Laughing, crying, screaming. Happy, sad, emotional, indifferent. These are all natural moods and responses to situations in life. But, when you experience several or all of these in a matter of hours or at the wrong time, therein lies what is called Mood Swings.
Multiple Sclerosis effects the Central Nervous system, the “processing center” for your entire nervous system. I like to think of it as insulation missing from a phone charger. You likely wouldn’t want to use a cord with exposed wire for fear of being electrocuted. And if you do, the charge would not be consistent; it would be interrupted. Well, that is what the brain of a person with Multiple Sclerosis looks like. The “insulation” or Myelin is missing in multiple parts of the brain. And as result, the neuro transmission is interrupted, or inconsistent.
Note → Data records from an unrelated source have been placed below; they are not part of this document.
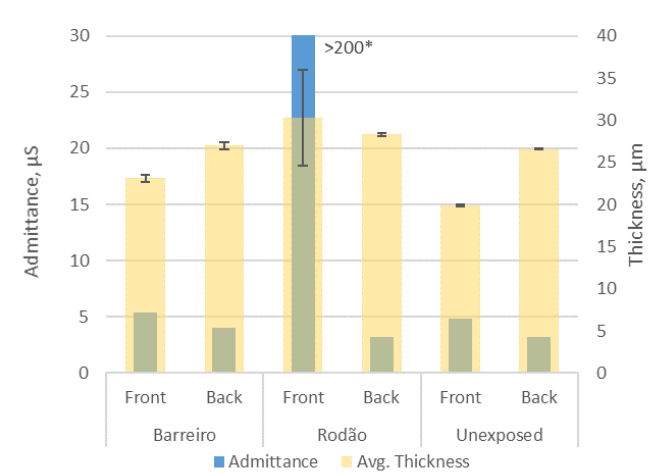
Figure 7. Admittances and thicknesses of the anodic coatings of the Barreiro and Rodão test specimens after 10 years of exposure and of an unexposed test specimen. The error bars plotted represent the standard deviations for anodic coating thickness measurements. * This result exceeds the measuring limit of the apparatus used.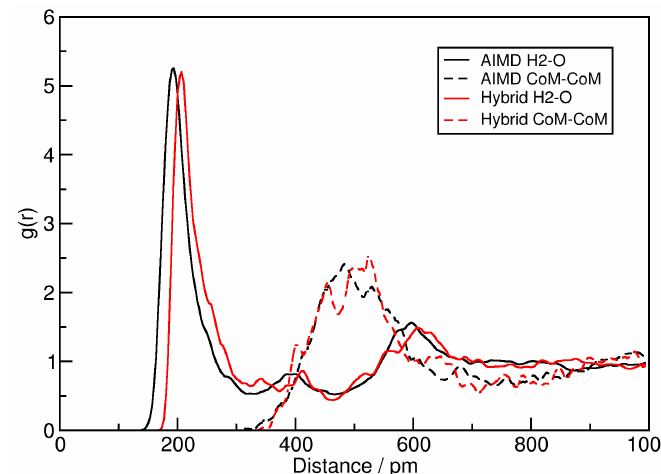
Figure 3. Radial distribution functions (RDFs) between [EMIm] + H2 and [OAc] − O (solid lines) and between cation and anion mass centers (dashed lines) of the ionic liquid [EMIm][OAc] from the standard ab initio molecular dynamics (AIMD) simulations (black lines) [59–61] and the HyAIMD simulations performed here (red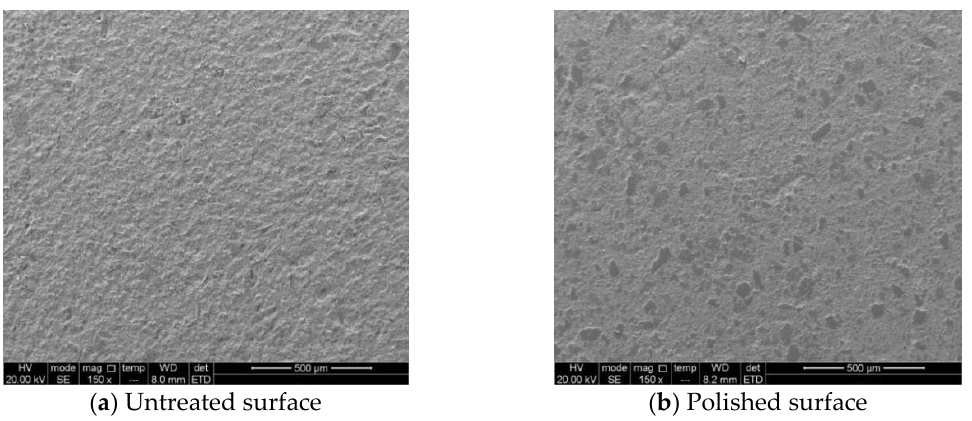
Figure 1. The images of shale surface treatment.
A person with a healthy brain is able to decipher emotions and respond accordingly. Not so much when you have MS. It sometimes can feel like a 100-piece symphony orchestra in your brain and as an overly exhausted conductor, you have to direct the strings, woodwind, brass and percussion, while trying to pick up the music sheets that you just dropped. In a panic, you’re trying to queue the right instrument (mood) that’s supposed to be playing, but you’re so confused and overwhelmed that you randomly just pick one.
Next thing you know, you’re crying when you wanted to laugh and laughing when you should be crying (which by the way has happened to me. Imagine laughing when you’re told that a close family friend just died. Wrong INSTRUMENT!).
Family and friends may become annoyed and feel hopeless as to what to do. While there are medications that can help to heal the Myelin (consult your doctor) fatigue and exhaustion or extreme changes in weather can exacerbate the condition.
So, the next time you experience mood swings as a result of your MS, how about you take that as a queue to sit down, rest and quiet the “band”?
I want to know? How do you cope with mood swings?